▶ [Reading text]
....................
The bill and agreed stipulation disclose that Trinidad was the prime contractor with the Highway Department for the construction of 11.353 miles of hard-surfaced public highway on route No. 45 in Lowndes County, Mississippi, according to plans and specifications of such Department, and under the supervision of, and subject to final inspection and acceptance by, said Highway Department; that Trinidad entered into a sub-contract with Mid-South, under which Mid-South would furnish and properly lay the asphalt and concrete on said road as required by the prime contract, Trinidad to construct and prepare the road-bed therefor, which contract set out the compensation Mid-South should receive, as well as the respective duties and obligations of the parties thereunder. *770 Both the prime and sub-contractor performed and completed their respective parts of the work under the supervision of the Highway Department, and the completed job had been finally inspected, approved and accepted by the Department; that Trinidad had failed to pay Mid-South, and was indebted to it in the approximate sum of $80,000; that Trinidad was qualified to do business in Mississippi, and that "The State Highway Commission has in its hands a substantial sum of money due the prime contractor, Trinidad, for this work . . .;" and that Trinidad has no assets whatever in this state other than such money.

The Department cites, in support of its contention, McBain v. Rodgers (Miss.), 29 So. 91; Dollman v. Moore, 70 Miss. 267, 12 So. 23, 19 L.R.A. 222; Dollar v. Allen-West Commission Co.,78 Miss. 274, 277, 28 So. 976; Clarksdale Compress Co. v. W.R. Caldwell Co., 80 Miss. 343, 31 So. 790; Howell v. Kersh,152 Miss. 266, 119 So. 186; and Smith v. Doehler Metal Furniture Co.,195 Miss. 538, 15 So. 2d 421.
....................
▶ [Given entries]
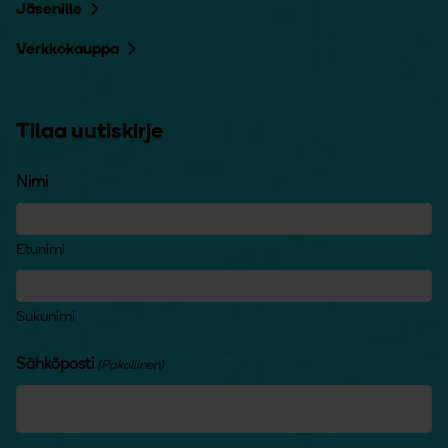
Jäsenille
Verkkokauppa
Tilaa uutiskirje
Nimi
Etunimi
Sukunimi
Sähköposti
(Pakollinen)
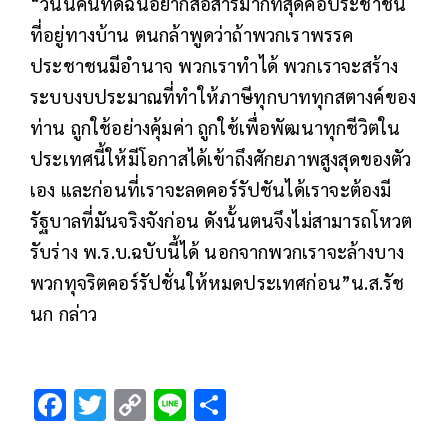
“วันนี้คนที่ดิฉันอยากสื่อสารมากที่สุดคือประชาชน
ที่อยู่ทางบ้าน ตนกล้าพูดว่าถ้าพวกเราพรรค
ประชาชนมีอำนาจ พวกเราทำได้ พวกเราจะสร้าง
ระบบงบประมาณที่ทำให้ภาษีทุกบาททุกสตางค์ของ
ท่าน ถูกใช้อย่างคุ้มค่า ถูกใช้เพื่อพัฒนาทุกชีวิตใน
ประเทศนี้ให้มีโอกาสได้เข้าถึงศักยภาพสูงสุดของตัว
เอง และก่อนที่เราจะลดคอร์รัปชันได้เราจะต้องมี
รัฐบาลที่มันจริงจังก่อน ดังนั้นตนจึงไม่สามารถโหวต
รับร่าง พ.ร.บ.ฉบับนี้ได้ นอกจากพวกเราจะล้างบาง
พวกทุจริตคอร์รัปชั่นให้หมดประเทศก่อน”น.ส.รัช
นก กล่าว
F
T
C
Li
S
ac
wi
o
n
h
....................
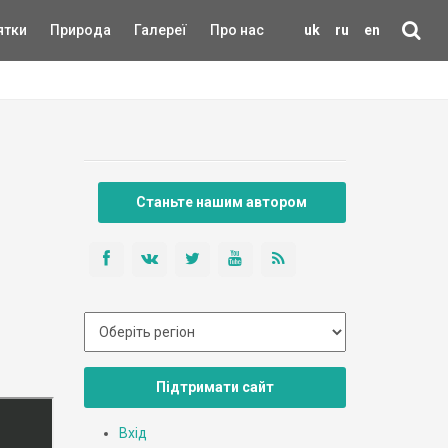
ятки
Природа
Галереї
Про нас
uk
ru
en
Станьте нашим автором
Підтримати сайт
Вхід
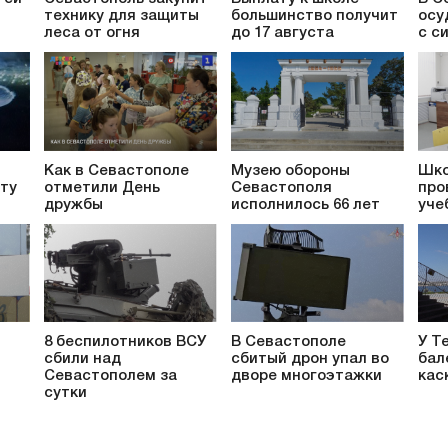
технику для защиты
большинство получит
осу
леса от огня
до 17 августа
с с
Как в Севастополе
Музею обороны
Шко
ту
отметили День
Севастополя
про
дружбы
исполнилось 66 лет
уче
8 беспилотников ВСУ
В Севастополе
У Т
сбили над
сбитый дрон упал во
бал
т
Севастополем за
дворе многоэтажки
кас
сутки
....................
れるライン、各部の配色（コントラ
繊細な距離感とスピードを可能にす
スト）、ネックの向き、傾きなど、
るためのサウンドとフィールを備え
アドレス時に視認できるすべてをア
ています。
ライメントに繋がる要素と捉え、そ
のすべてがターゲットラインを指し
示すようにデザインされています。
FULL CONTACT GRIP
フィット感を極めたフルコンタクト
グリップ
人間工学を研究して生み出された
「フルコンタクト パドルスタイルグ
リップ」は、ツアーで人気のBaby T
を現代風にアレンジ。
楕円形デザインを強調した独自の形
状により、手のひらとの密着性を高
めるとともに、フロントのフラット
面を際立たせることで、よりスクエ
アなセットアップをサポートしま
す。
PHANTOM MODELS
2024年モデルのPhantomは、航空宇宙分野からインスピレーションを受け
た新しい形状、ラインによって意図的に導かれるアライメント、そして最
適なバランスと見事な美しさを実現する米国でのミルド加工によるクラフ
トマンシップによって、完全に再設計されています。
....................
▶ [Explore the material]
• 1. In the highway contract opinion, how much did Trinidad owe Mid-South?
• 2. Resume the highway contract opinion after its final sentence.

▶ [Written answers]
• 1. Approximately $80,000.

• 2.
The McBain case was a garnishment at law. There are vital distinctions between the duties and liabilities of a garnishee at law and a defendant-garnishee in chancery. In a law garnishment a garnishee, in addition to being required to answer whether it owes, or has in its possession effects of, the nonresident defendant, must also answer whether it knows or believes that any other person is indebted to, or has in his possession effects of, such nonresident, and, if so, whom, in what amount, and where he resides. Sec. 2788, Code 1942. And if he fail to answer, the court shall enter judgment against him for the amount of plaintiff's demand and all costs. Sec. 2798, Code 1942. Such law-garnishee, to protect himself, is also under certain duties to raise the question of exemption of the debtor-defendant (Sec. 2799, Code 1942; City of Laurel v. Turner, 80 Miss. 530, 31 So. 965), as well as the validity of the judgment on which the garnishment is based. Sec. 2803, Code 1942. *771

And the tendency of the legislature has been to enlarge the right of garnishment against public bodies, even in law cases, as is shown by the enactment of Ch. 321, L. 1936, Sec. 2783, Code 1942, permitting garnishments in such cases against the state, counties and municipalities, and political subdivisions thereof, where plaintiff has obtained a judgment upon which execution may issue, although no default judgment can be taken if such garnishee fails to answer. Sec. 2790, Code 1942. But in attachments in chancery the garnishee is simply made a defendant in the original cause against the nonresident debtor, and the only duty of the garnishee is to answer whether he is indebted to, or has in his possession effects of, such nonresident debtor; and if so, in either case, to deliver the same to the court in that cause, if the court so finally orders, for disposition by the court as it may adjudicate to be lawful and equitable.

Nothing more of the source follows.